**Passage**
--------------------------------

The 2019 StarCraft II World Championship Series was separated into two regions, WCS Korea and WCS Circuit. The format of the former remained consistent with the standard set in 2017, featuring three seasons of the long-running Global StarCraft II League (GSL) Code S with two smaller GSL Super Tournament events interspersed. The format of the latter region, however, replaced one of the standard four large WCS Circuit events with WCS Winter, separated into WCS Winter Europe and WCS Winter America, two smaller tournaments with an online portion and an in-person playoff portion. Beyond this, the format remained unchanged, with three large WCS Circuit events and accompanying qualifiers under the WCS Challenger branding. Two shared World Championship Series Global events featured players from both regions before the Global Finals. All these events, excluding the second WCS Global event, GSL vs. the World, gave out WCS Circuit and/or WCS Korea points that determined the seeding of the Global Finals.

===Seeding===

Eight players from each WCS region qualify for the event based on their WCS points-based rankings. Winners of WCS Circuit stops, GSL Code S events, and IEM Katowice receive automatic qualification. Based on their region-specific ranking, the sixteen players are then seeded into four four-player groups for the first round. A draw is held for the quarterfinals bracket, with winners of each group facing second-place finishers of other groups.

==Results==

===Global Finals===
The WCS Global Finals were held at the Anaheim Convention Center in Anaheim, California, as part of BlizzCon 2019. They featured a group stage as the first round of play, played out the week before the main event, followed by bracket play from the quarterfinals onward at the convention center. For the first time ever, the event was confined to one of the two days the convention ran for, with all matches from the quarterfinals through the finals happening on November 1, Friday.

--------------------------------

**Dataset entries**
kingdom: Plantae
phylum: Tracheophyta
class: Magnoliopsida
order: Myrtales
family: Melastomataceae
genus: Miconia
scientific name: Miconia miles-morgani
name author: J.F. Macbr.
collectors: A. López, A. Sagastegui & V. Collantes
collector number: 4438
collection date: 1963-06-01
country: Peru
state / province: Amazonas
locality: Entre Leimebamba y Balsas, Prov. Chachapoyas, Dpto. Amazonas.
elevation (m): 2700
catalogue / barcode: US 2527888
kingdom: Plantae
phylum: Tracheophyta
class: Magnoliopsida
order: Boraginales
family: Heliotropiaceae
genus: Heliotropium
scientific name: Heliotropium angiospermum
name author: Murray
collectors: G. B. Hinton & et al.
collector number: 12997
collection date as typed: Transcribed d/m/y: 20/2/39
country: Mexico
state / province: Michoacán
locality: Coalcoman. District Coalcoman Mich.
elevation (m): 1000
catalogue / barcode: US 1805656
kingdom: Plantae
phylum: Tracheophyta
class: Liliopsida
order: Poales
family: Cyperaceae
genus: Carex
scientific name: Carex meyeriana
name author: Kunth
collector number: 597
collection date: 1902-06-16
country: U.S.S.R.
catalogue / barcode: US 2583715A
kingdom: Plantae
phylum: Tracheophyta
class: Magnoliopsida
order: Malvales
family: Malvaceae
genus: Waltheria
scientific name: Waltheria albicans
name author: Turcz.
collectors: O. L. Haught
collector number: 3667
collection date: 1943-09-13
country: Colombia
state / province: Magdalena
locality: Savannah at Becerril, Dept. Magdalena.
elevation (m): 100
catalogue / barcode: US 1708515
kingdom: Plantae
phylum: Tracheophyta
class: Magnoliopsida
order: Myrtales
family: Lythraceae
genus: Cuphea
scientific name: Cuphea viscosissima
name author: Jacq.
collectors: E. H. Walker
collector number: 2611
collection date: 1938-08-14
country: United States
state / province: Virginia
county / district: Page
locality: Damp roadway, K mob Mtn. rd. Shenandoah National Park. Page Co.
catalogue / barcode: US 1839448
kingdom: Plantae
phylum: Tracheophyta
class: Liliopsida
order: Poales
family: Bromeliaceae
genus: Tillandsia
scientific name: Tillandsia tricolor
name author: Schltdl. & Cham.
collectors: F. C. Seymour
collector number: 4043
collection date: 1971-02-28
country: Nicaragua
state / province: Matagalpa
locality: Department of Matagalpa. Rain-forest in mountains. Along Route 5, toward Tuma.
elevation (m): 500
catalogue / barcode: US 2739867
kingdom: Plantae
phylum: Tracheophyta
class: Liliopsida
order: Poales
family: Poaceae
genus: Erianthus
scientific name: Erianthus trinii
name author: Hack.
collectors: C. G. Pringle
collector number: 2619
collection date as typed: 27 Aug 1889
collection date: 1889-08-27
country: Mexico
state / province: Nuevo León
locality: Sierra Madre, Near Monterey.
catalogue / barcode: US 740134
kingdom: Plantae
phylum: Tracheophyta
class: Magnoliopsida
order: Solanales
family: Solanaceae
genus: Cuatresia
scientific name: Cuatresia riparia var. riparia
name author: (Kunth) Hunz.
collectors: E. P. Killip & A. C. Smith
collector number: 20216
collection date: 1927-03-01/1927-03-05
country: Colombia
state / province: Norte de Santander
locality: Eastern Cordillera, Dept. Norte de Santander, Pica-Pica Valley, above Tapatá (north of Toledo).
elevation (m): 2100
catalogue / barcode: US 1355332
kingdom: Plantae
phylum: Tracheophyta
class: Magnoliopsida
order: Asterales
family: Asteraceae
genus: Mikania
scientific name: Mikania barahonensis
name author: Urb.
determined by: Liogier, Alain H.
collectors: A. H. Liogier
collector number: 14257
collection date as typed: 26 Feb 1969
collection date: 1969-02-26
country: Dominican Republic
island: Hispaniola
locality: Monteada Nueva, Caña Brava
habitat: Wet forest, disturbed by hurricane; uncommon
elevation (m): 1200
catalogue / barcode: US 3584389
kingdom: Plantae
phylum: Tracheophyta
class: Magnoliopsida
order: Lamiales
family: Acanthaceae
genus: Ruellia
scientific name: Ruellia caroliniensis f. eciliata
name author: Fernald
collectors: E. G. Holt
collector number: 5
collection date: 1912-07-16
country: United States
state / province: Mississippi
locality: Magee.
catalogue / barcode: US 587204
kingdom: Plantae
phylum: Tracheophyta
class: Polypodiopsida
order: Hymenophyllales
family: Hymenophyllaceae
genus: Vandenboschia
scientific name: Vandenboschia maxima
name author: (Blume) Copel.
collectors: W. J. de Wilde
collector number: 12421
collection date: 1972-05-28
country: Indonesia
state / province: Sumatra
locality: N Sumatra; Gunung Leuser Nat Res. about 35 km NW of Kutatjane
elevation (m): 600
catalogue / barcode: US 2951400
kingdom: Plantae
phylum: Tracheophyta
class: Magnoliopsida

--------------------------------

**Questions to answer**
(a) In the text on the 2019 StarCraft II World Championship Series, what did the WCS Circuit and WCS Korea points awarded at the season's events decide?
(b) List the event winners that the championship series text says receive automatic qualification for the Global Finals.
(c) According to the championship series text, where were the WCS Global Finals held?

**Your responses**
(a) The WCS Circuit and WCS Korea points decided the seeding of the Global Finals. Every event except the second WCS Global event, GSL vs. the World, awarded these points.

(b)
- Winners of WCS Circuit stops
- Winners of GSL Code S events
- The winner of IEM Katowice

(c) At the Anaheim Convention Center in Anaheim, California, as part of BlizzCon 2019.